BEGIN INFORMATION

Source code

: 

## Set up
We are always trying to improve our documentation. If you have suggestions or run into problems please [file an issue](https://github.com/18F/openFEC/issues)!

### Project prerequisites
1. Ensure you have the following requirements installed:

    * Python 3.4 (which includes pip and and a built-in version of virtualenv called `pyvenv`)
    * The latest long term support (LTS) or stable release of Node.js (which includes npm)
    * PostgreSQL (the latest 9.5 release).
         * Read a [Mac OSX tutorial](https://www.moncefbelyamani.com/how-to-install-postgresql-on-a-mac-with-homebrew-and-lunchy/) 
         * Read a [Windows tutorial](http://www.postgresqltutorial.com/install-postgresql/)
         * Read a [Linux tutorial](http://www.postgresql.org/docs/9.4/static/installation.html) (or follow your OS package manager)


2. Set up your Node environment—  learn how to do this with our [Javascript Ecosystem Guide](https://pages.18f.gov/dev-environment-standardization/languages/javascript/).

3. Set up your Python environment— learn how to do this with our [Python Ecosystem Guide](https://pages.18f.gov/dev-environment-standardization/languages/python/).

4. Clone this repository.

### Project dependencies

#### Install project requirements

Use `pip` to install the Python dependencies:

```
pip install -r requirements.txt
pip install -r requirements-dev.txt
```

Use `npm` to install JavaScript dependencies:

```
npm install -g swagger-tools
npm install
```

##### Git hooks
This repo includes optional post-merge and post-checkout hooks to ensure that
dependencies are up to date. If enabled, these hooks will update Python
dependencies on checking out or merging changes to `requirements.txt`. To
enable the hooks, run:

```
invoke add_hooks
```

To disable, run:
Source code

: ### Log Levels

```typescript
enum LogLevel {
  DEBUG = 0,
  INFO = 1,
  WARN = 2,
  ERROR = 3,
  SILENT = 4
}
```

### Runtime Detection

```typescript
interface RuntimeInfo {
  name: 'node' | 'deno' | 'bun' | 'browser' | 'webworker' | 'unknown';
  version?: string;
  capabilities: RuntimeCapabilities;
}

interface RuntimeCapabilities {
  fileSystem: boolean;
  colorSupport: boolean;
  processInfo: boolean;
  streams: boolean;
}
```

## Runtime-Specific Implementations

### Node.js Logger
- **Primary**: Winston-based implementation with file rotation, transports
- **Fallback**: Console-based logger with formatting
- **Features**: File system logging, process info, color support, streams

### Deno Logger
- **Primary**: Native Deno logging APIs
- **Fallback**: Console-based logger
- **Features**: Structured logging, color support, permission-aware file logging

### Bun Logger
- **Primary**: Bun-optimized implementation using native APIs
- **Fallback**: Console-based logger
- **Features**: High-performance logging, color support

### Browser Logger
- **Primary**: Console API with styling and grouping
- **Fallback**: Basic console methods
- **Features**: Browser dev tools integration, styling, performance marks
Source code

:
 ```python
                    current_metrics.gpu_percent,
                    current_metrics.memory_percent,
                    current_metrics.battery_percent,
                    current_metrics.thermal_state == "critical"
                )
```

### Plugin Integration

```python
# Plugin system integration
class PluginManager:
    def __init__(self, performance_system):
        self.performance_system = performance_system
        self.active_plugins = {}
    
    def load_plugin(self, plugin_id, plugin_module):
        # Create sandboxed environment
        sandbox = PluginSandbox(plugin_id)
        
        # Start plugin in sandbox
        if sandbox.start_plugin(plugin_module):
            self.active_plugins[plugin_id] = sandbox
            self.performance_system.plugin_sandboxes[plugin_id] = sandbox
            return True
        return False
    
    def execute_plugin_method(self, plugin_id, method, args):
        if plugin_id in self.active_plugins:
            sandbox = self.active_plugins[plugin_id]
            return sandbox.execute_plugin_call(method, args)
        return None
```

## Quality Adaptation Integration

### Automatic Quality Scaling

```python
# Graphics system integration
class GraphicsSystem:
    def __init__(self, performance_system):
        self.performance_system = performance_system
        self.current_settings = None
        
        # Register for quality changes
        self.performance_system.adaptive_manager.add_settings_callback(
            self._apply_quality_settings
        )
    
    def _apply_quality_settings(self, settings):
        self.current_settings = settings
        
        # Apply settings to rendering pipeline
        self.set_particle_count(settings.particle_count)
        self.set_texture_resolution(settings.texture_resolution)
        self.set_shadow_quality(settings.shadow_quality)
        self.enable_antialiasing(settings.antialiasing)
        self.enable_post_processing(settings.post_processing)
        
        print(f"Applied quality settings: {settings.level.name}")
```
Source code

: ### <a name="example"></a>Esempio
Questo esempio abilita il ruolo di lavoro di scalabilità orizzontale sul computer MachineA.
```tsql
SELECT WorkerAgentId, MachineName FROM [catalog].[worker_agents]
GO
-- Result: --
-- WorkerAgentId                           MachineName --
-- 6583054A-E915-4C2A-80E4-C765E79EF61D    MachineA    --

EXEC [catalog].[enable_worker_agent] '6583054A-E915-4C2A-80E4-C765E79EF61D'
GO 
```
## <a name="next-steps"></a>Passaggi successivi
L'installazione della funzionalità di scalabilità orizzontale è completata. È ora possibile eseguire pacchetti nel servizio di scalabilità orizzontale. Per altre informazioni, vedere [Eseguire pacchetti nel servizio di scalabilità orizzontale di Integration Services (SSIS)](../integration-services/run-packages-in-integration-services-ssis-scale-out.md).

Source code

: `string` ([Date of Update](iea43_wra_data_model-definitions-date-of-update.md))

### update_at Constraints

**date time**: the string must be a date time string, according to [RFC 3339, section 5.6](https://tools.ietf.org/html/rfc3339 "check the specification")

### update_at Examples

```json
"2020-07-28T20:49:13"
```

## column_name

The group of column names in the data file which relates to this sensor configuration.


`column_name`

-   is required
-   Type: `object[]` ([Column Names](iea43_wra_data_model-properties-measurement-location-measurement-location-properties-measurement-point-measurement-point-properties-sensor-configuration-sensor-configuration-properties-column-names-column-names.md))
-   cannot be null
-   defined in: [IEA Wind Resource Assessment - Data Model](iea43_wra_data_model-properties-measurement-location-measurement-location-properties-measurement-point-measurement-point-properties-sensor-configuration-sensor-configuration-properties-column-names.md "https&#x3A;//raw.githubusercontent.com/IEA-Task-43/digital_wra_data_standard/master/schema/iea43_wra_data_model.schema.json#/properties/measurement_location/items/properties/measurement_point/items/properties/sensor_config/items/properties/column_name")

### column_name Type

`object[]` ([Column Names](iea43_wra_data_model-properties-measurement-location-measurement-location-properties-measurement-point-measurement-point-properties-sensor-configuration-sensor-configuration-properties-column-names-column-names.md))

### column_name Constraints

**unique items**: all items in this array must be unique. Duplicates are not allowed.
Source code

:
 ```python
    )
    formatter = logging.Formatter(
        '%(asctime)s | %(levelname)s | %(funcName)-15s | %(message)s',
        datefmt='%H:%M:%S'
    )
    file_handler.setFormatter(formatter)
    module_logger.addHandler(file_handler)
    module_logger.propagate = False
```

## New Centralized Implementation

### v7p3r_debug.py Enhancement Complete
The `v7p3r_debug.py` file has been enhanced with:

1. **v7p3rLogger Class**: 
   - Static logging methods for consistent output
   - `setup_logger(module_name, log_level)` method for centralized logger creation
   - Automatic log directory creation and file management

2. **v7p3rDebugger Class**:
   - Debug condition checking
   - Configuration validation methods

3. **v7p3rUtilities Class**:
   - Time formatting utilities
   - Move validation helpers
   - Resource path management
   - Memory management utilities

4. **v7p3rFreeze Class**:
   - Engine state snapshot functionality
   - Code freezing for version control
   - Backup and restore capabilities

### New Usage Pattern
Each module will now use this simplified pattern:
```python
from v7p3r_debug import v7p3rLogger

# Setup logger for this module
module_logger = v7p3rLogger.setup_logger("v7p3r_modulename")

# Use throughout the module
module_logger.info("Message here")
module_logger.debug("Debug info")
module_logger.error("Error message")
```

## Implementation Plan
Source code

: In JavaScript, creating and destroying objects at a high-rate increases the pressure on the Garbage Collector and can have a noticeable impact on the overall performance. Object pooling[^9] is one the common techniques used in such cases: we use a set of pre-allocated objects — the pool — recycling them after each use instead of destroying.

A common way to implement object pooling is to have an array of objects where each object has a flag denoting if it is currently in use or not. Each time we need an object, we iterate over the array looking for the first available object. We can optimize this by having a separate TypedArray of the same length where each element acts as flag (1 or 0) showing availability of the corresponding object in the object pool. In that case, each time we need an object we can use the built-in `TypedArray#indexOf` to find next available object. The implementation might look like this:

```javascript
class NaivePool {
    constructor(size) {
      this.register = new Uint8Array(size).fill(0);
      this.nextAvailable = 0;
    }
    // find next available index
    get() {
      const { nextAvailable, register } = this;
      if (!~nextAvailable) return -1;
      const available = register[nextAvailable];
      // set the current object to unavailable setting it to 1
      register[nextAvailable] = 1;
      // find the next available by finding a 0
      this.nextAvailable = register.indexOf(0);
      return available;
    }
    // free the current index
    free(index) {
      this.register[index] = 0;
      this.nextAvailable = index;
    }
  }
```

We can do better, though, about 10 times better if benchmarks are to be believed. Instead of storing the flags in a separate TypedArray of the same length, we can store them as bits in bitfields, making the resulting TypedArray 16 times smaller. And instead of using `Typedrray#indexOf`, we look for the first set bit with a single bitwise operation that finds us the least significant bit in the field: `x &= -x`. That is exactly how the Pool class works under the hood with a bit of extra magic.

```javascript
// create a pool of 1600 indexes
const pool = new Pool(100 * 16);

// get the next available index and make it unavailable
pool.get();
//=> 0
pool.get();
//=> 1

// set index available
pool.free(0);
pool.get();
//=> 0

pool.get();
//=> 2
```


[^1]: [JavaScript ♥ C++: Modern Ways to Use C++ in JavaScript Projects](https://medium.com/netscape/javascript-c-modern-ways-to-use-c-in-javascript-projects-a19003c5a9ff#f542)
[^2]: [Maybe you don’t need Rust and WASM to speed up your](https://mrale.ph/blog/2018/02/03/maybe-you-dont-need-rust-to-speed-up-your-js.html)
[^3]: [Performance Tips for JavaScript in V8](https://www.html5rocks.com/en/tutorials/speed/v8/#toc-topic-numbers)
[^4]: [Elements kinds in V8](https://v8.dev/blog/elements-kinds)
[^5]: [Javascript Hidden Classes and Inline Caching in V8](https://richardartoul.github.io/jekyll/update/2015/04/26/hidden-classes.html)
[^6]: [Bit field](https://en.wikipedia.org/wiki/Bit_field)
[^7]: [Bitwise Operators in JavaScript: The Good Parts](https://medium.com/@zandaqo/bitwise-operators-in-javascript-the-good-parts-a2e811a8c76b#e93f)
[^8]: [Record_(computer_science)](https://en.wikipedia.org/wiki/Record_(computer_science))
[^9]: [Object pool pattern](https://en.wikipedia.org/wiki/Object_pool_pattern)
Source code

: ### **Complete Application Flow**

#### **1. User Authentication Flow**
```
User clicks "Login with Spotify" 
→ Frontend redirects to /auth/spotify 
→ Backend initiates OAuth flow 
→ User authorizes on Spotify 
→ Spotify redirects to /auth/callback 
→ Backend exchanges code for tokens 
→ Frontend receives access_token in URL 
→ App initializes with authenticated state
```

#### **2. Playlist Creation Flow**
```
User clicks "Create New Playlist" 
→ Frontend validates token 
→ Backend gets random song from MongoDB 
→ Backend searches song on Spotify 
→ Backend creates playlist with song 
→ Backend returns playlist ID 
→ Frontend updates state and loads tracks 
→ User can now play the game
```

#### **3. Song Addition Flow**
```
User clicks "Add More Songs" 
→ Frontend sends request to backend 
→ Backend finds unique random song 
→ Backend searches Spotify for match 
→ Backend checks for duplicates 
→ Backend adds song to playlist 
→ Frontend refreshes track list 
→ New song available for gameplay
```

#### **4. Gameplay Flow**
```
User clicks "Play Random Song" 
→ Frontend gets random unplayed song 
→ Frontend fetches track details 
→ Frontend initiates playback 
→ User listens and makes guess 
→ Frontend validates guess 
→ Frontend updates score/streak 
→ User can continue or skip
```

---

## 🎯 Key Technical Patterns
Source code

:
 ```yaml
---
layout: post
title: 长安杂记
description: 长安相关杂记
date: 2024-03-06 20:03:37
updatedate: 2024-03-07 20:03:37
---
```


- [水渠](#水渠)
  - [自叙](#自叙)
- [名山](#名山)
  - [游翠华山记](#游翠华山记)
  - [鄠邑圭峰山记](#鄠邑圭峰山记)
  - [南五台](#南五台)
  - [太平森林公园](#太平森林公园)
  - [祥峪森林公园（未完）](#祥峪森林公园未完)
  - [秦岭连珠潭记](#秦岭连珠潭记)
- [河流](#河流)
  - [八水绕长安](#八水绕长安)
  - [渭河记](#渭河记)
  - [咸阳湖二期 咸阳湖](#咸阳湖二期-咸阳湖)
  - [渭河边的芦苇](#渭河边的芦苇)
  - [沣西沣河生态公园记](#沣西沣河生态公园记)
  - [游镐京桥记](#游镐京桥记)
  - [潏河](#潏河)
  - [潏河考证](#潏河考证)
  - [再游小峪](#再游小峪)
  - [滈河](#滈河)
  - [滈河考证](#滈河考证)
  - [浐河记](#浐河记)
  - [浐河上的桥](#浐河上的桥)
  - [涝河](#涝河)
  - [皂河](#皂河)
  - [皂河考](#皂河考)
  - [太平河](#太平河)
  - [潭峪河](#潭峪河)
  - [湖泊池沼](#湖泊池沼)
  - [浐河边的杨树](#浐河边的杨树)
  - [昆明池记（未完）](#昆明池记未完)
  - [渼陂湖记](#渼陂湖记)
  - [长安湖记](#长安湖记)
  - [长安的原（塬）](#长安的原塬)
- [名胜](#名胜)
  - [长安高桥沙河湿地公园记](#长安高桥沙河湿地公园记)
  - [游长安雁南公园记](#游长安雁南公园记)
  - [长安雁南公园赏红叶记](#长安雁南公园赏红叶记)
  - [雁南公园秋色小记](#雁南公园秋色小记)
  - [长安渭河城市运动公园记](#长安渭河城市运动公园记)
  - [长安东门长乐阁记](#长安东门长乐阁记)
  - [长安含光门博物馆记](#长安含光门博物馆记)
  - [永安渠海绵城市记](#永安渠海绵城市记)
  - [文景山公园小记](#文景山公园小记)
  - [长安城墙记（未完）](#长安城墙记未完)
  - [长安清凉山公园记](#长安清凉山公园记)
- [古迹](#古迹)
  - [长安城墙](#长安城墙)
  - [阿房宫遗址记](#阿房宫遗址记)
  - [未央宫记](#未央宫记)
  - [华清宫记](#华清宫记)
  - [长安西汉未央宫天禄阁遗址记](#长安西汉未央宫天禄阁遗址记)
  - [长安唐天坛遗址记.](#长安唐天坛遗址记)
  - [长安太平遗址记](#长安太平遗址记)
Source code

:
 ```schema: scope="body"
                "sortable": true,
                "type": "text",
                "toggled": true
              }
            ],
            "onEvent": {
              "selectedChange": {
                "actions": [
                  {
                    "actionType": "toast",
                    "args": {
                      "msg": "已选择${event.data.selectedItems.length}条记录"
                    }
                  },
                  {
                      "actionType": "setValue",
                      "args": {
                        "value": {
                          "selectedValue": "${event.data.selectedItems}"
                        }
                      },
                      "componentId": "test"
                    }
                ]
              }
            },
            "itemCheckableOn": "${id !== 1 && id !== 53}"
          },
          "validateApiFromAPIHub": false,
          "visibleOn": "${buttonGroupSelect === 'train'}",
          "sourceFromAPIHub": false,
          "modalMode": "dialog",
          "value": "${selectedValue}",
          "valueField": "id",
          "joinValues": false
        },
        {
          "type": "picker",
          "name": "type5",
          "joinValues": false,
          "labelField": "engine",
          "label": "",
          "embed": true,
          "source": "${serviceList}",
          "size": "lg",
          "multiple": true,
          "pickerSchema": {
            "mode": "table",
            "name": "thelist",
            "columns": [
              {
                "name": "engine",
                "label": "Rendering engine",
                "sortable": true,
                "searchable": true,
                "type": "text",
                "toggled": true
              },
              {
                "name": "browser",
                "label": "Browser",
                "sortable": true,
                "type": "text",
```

END INFORMATION

TASK TO COMPLETE => Scan the listing and report each line where the word "Read" shows up.

RESULT OF THIS TASK =>
         * Read a [Mac OSX tutorial](https://www.moncefbelyamani.com/how-to-install-postgresql-on-a-mac-with-homebrew-and-lunchy/) 
         * Read a [Windows tutorial](http://www.postgresqltutorial.com/install-postgresql/)
         * Read a [Linux tutorial](http://www.postgresql.org/docs/9.4/static/installation.html) (or follow your OS package manager)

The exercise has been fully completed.